• [REQUIRED TASK]
Please copy all of the lines below word for word.

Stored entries
□ □ □ □ □

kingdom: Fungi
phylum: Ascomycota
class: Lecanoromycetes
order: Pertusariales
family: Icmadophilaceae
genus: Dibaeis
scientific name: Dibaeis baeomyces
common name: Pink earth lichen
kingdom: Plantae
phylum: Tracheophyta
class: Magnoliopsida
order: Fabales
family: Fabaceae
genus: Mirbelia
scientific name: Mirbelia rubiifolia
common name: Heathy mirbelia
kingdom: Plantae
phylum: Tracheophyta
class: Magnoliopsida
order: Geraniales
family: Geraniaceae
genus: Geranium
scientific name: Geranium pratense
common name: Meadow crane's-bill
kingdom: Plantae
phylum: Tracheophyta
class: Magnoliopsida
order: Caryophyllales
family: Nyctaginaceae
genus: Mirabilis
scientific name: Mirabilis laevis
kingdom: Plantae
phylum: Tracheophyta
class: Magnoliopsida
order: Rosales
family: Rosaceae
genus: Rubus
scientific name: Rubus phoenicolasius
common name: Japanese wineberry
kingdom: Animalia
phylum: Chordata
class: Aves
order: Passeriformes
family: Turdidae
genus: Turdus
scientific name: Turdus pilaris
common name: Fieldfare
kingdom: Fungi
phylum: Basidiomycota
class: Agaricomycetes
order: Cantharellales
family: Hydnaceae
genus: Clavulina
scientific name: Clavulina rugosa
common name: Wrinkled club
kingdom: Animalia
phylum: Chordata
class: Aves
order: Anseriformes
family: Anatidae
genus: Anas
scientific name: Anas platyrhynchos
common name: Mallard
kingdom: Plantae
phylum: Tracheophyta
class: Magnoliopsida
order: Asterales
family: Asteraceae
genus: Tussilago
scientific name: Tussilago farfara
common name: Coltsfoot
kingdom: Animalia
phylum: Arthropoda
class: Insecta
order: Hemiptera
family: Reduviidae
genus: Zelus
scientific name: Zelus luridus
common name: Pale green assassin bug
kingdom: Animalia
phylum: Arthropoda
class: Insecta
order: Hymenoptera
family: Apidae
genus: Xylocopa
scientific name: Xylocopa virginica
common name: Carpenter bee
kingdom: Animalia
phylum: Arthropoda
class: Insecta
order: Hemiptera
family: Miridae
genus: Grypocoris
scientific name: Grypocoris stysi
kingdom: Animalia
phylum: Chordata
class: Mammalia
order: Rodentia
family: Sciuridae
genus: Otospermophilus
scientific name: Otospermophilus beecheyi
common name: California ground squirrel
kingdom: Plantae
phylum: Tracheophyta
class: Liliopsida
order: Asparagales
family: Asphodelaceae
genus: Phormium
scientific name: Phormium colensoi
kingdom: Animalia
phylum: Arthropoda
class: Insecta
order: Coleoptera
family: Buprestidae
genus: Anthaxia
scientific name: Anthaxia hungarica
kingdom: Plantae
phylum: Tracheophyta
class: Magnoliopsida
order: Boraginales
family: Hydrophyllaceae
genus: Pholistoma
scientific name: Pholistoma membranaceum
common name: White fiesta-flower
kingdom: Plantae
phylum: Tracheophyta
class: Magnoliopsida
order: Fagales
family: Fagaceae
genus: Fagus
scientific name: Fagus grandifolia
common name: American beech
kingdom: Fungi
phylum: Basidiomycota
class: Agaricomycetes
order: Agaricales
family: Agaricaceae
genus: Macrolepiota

□ □ □ □ □

• [TASK RESPONSE]
kingdom: Fungi
phylum: Ascomycota
class: Lecanoromycetes
order: Pertusariales
family: Icmadophilaceae
genus: Dibaeis
scientific name: Dibaeis baeomyces
common name: Pink earth lichen
kingdom: Plantae
phylum: Tracheophyta
class: Magnoliopsida
order: Fabales
family: Fabaceae
genus: Mirbelia
scientific name: Mirbelia rubiifolia
common name: Heathy mirbelia
kingdom: Plantae
phylum: Tracheophyta
class: Magnoliopsida
order: Geraniales
family: Geraniaceae
genus: Geranium
scientific name: Geranium pratense
common name: Meadow crane's-bill
kingdom: Plantae
phylum: Tracheophyta
class: Magnoliopsida
order: Caryophyllales
family: Nyctaginaceae
genus: Mirabilis
scientific name: Mirabilis laevis
kingdom: Plantae
phylum: Tracheophyta
class: Magnoliopsida
order: Rosales
family: Rosaceae
genus: Rubus
scientific name: Rubus phoenicolasius
common name: Japanese wineberry
kingdom: Animalia
phylum: Chordata
class: Aves
order: Passeriformes
family: Turdidae
genus: Turdus
scientific name: Turdus pilaris
common name: Fieldfare
kingdom: Fungi
phylum: Basidiomycota
class: Agaricomycetes
order: Cantharellales
family: Hydnaceae
genus: Clavulina
scientific name: Clavulina rugosa
common name: Wrinkled club
kingdom: Animalia
phylum: Chordata
class: Aves
order: Anseriformes
family: Anatidae
genus: Anas
scientific name: Anas platyrhynchos
common name: Mallard
kingdom: Plantae
phylum: Tracheophyta
class: Magnoliopsida
order: Asterales
family: Asteraceae
genus: Tussilago
scientific name: Tussilago farfara
common name: Coltsfoot
kingdom: Animalia
phylum: Arthropoda
class: Insecta
order: Hemiptera
family: Reduviidae
genus: Zelus
scientific name: Zelus luridus
common name: Pale green assassin bug
kingdom: Animalia
phylum: Arthropoda
class: Insecta
order: Hymenoptera
family: Apidae
genus: Xylocopa
scientific name: Xylocopa virginica
common name: Carpenter bee
kingdom: Animalia
phylum: Arthropoda
class: Insecta
order: Hemiptera
family: Miridae
genus: Grypocoris
scientific name: Grypocoris stysi
kingdom: Animalia
phylum: Chordata
class: Mammalia
order: Rodentia
family: Sciuridae
genus: Otospermophilus
scientific name: Otospermophilus beecheyi
common name: California ground squirrel
kingdom: Plantae
phylum: Tracheophyta
class: Liliopsida
order: Asparagales
family: Asphodelaceae
genus: Phormium
scientific name: Phormium colensoi
kingdom: Animalia
phylum: Arthropoda
class: Insecta
order: Coleoptera
family: Buprestidae
genus: Anthaxia
scientific name: Anthaxia hungarica
kingdom: Plantae
phylum: Tracheophyta
class: Magnoliopsida
order: Boraginales
family: Hydrophyllaceae
genus: Pholistoma
scientific name: Pholistoma membranaceum
common name: White fiesta-flower
kingdom: Plantae
phylum: Tracheophyta
class: Magnoliopsida
order: Fagales
family: Fagaceae
genus: Fagus
scientific name: Fagus grandifolia
common name: American beech
kingdom: Fungi
phylum: Basidiomycota
class: Agaricomycetes
order: Agaricales
family: Agaricaceae
genus: Macrolepiota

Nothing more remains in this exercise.